>>

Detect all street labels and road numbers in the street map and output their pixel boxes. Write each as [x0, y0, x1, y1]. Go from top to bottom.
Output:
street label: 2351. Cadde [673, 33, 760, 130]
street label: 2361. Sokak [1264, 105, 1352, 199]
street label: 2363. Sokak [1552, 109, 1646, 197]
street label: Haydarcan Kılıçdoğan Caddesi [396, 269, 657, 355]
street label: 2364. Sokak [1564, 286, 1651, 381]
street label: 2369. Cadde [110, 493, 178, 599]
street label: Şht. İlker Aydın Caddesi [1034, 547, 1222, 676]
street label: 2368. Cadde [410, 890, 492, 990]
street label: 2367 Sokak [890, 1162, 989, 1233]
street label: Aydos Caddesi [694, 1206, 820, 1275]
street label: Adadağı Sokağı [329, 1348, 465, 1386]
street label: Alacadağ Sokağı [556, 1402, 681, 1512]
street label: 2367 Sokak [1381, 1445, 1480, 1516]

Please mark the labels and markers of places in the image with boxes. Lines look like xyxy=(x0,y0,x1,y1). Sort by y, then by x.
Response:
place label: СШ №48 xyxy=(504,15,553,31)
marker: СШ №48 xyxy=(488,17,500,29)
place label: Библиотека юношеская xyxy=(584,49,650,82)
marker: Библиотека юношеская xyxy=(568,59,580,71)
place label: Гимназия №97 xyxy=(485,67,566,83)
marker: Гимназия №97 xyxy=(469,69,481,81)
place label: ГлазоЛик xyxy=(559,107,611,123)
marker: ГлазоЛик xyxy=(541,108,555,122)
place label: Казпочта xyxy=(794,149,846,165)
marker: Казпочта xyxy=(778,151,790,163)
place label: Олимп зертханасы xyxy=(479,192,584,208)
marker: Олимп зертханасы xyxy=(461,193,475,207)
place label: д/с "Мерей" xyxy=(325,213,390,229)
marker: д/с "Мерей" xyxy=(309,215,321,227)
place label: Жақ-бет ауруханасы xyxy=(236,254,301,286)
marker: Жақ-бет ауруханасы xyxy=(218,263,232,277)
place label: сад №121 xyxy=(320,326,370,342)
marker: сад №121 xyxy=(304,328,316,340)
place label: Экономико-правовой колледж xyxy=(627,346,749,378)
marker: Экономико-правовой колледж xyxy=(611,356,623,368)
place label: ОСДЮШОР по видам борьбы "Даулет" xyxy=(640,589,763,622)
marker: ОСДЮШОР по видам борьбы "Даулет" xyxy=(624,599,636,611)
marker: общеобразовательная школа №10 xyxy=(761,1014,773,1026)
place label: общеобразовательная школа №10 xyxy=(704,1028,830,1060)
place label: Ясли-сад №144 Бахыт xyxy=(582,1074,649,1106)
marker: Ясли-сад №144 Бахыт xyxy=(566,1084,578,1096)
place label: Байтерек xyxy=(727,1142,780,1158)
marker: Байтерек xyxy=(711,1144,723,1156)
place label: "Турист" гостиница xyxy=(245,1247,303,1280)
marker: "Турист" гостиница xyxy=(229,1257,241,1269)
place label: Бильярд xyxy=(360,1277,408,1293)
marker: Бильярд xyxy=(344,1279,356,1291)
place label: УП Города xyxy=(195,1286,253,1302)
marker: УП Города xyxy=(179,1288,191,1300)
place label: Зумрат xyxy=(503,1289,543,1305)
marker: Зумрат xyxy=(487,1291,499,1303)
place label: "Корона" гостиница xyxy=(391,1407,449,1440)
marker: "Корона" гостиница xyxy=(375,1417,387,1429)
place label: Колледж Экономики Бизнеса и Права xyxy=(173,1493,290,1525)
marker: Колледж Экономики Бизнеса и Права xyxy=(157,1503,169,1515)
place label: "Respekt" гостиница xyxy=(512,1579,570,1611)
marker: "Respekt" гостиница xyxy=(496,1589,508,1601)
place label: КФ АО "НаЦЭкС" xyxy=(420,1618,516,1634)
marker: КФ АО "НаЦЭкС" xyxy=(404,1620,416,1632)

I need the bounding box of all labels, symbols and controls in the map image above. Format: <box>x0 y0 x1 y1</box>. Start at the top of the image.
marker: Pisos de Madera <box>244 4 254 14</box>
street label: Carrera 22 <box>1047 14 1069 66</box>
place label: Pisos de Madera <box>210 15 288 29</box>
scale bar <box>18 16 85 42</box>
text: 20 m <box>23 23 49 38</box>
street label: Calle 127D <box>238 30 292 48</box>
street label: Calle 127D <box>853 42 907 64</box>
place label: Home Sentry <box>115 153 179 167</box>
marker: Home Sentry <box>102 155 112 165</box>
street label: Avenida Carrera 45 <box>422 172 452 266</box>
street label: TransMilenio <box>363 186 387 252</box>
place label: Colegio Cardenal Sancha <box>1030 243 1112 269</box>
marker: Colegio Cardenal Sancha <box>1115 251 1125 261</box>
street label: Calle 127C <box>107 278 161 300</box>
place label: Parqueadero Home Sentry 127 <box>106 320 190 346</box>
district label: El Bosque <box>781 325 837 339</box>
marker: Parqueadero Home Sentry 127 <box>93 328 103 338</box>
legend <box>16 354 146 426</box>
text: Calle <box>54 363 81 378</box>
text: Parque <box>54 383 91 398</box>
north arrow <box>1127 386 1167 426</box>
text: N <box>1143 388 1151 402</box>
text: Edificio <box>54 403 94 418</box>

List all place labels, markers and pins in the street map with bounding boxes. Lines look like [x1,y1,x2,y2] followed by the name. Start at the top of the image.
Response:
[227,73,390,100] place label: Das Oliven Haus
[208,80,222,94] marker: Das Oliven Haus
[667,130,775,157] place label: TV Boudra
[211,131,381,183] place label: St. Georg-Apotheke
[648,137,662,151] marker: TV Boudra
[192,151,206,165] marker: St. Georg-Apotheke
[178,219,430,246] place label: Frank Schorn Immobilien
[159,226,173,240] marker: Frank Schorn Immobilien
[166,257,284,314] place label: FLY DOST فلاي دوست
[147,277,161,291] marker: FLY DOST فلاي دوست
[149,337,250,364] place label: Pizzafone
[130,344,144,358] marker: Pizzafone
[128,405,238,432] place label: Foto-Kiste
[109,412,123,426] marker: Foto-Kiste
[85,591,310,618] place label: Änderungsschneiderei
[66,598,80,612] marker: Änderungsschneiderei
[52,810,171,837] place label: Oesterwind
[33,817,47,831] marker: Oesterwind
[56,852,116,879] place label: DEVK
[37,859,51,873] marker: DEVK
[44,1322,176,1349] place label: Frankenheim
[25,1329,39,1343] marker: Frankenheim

<<

Task brief> Wherever the word "فلاي" appears in the records above, copy that line.

Answer box>
[166,257,284,314] place label: FLY DOST فلاي دوست
[147,277,161,291] marker: FLY DOST فلاي دوست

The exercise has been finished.